A WORKFLOW FOR STORYTELLERS
WRITE YOUR STORY NOW
Writing itself can transform fear and doubt into the engine of your personal development process
The hardest thing about writing is writing itself. You can play with ideas all you want, but in the end to get a screenplay done requires constant focus, solid structure, inspired flow and discipline. Writing is an action, and it needs to happen now.
WRITE FASTER THAN YOU THINK
Simply structure your complex plot ideas and visual temptations into a practical story design.
Story is different today than around the campfire, or during the time of Homer’s Odyssey. Modern film stories are told with revolutionary tools and hybrid technologies, whether it’s a Studio product or a crowdsourced experiment in storytelling. And yet dramatic writing remains classical: a hero is trying to fix a wrong, and in the process discovers much more, in great movies even that life is worth living. But a screenplay remains to this day an imprecise, solitary and time-consuming torture of love.
TRY & DEVELOP EVERYTHING
Keep in mind the whole picture and focus on every detail. Discover a new way to move your story forward.

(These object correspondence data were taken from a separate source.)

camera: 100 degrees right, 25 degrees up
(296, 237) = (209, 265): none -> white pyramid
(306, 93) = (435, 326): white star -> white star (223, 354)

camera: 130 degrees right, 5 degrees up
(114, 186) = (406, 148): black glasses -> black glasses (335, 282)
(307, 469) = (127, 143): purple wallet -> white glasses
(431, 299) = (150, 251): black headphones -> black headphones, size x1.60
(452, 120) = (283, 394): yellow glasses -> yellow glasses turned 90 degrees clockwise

Development is sometimes called HELLl because it can be very difficult to move your story forward past the Premise and through the Second Act.. As a writer you may find yourself guessing over and over what happens next in your script. Every time you guess your story could go wrong, you just never know. Deciding what plot twist you prefer, regardless of what the story needs, may cost you your great starting idea and take us to a weak climax. No more guesswork equals less rewrites.
SHOOT FOR THE GUT
Treat your audience to an experience, it’s worth more than a mindgame. Make them feel it before they “get it”.

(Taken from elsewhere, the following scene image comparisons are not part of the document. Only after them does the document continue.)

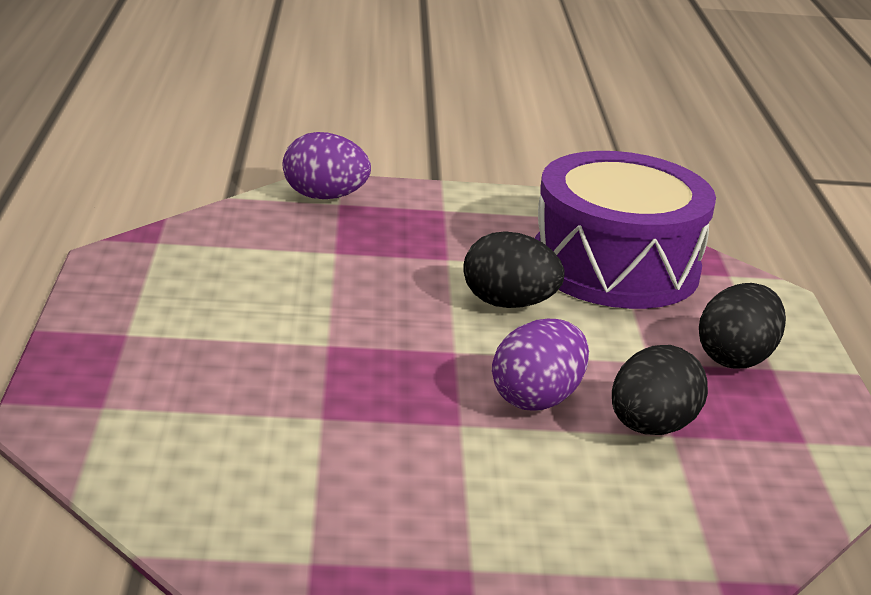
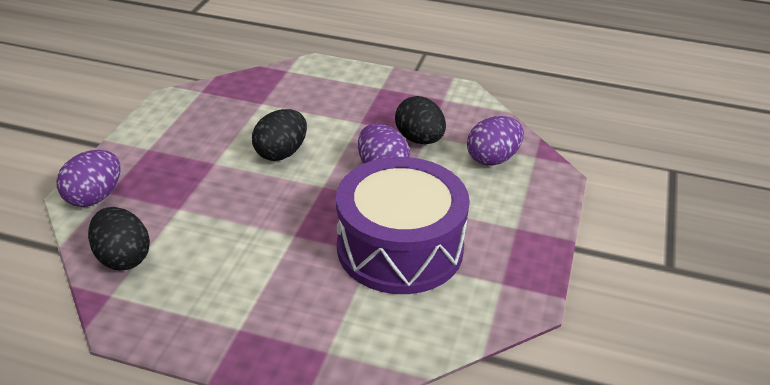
camera: 70 degrees left, 10 degrees up
(615, 266) = (258, 104): purple drum -> purple drum (400, 247)
(662, 520) = (492, 159): none -> purple egg
(735, 358) = (368, 95): black egg -> black egg (123, 258)

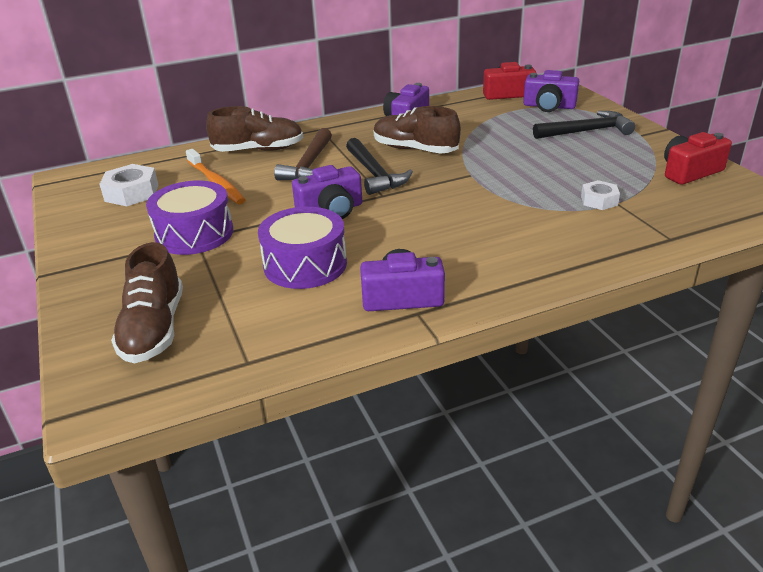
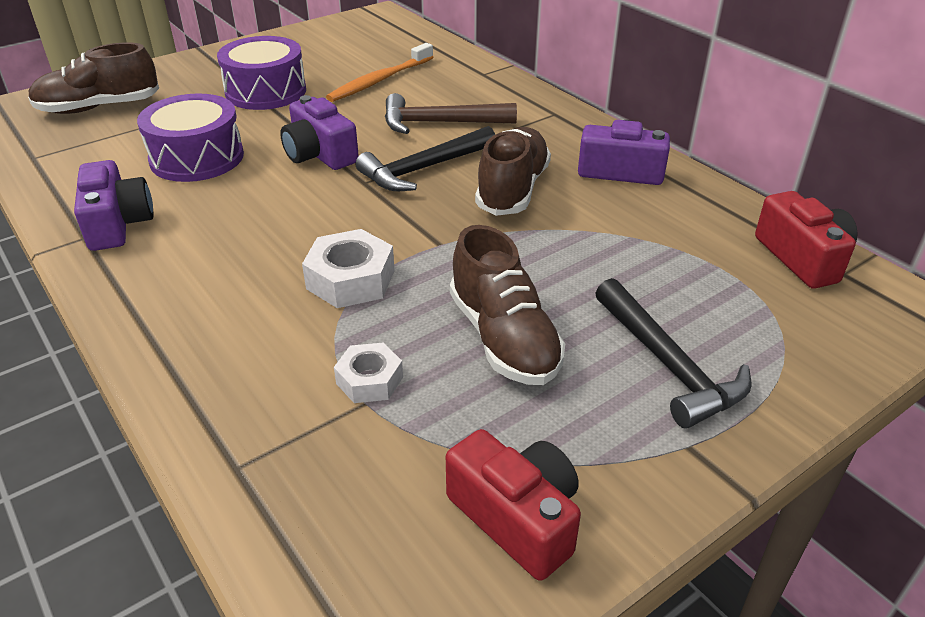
camera: 75 degrees right, 5 degrees up
(132, 193) = (351, 47): white nut -> white nut (351, 279)
(258, 150) = (472, 87): brown shoe -> brown shoe (504, 338)
(549, 106) = (772, 312): purple camera -> none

Intelligence is a virtue, but intellectual films can bore an audience to death. Nothing can kill the passion of cinematic storytelling more than explanations, labels and on-the-nose dialogue. Fiction movies are not meant only to explain notions logically, but to touch, shake and excite human emotions. Put simply, write and shoot for the gut, not the brain. Try not to explain, ambush the senses. Let audiences think when it’s all over.
GOOD SCENES, GREAT MOVIE
If your movie has one good scene after another, it will be unforgettable.
Scenes are the unit of story. Characters and Plots can develop in specific, even memorable, scenes. Scenes are the place where the visions of the writer and director not only come together, but find visual power. If a scene doesn’t work it will be cut. By focusing on taking all your scenes to their max story potential you make structure stronger and you allow for fresh imaginative inputs. You may even become not only a more confident writer but a marketable script doctor.